> YOUR OBJECTIVE
Write the next part of the make_topic_model() documentation below, starting right after its final sentence.

> PASSAGE
[Start of Attachment]
Skip to contents

make_topic_model() moves a table of texts through the necessary steps of preparation before building a topic model. The function applies seven steps:

  1. identifies text divisions by the doc_id column

  2. divides each of the texts into same-sized chunks of sample_size words (default is 1000 words)

  3. unnests text table into a table with one word per row

  4. removes stop words and proper nouns (identified as any word that only appears with a capitalized first letter)

  5. counts word frequencies for each chunk

  6. converts the table of frequencies into a document term matrix

  7. builds a topic model with k topics

Usage

make_topic_model(df, by = doc_id, sample_size = 1000, k = 15, cache = TRUE)

Arguments

df

A data frame with nested text in a "text" column.
[End of Attachment]
> DATASET SECTION
[Start of Attachment]
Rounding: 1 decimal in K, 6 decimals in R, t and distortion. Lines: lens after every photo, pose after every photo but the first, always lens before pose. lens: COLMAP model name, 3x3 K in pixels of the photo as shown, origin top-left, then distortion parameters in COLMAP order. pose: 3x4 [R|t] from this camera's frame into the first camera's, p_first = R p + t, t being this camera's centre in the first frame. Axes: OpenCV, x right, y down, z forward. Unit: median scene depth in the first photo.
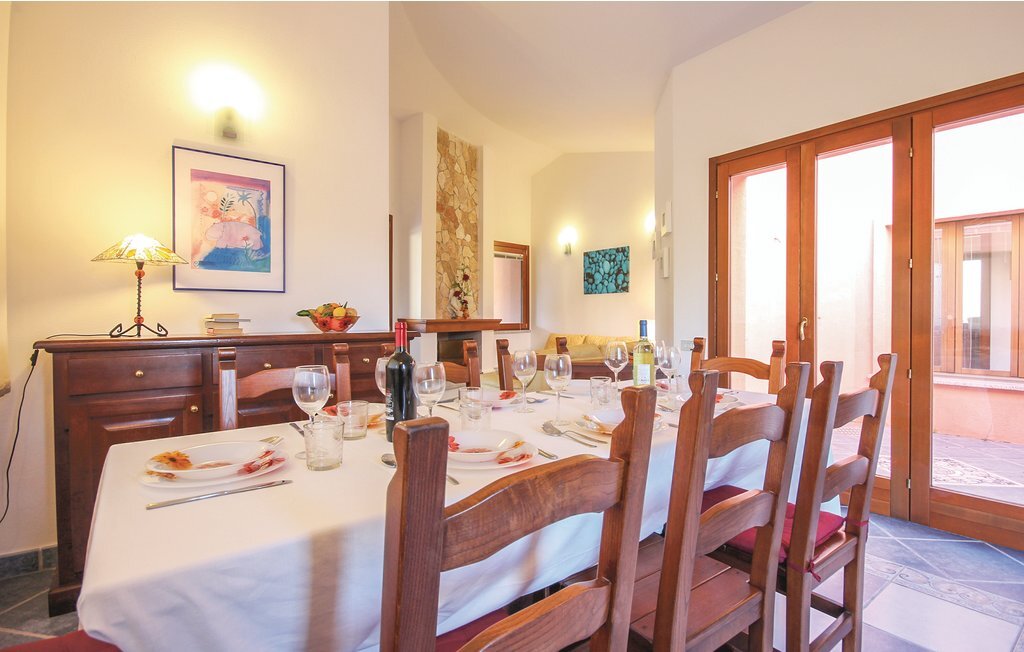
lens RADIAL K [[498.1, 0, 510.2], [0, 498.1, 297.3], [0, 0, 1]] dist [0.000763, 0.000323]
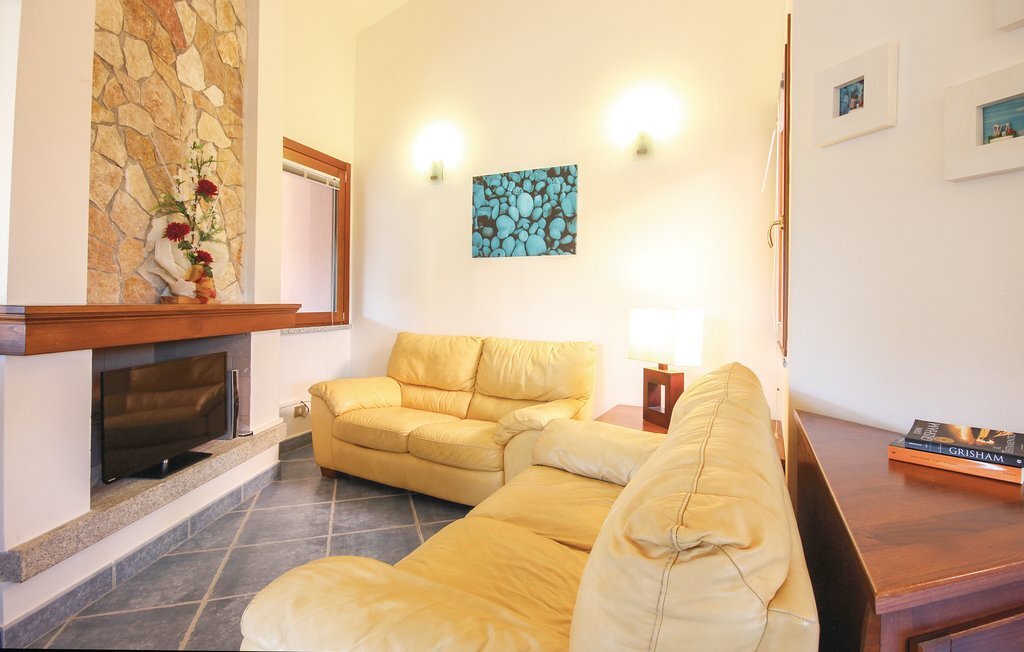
[End of Attachment]
> OUTPUT FOR THIS EXERCISE
by

The column for identifying each document. By default, the "title" column will be used.

sample_size

The sample size for each document chunk. By default, samples will include 1000 words.

k

The number of topics to search for. By default, 15 topics will be sought.

cache

Whether to cache the resulting model as an RDS file in the "data/" folder. Set to TRUE by default. Delete this RDS file to create a new model.

Value

A topic model.

Examples

if (FALSE) { # \dontrun{
mysteries <- load_texts("mystery-novels", word = FALSE)

mysteries_lda <- mysteries |>
  make_topic_model(k = 10)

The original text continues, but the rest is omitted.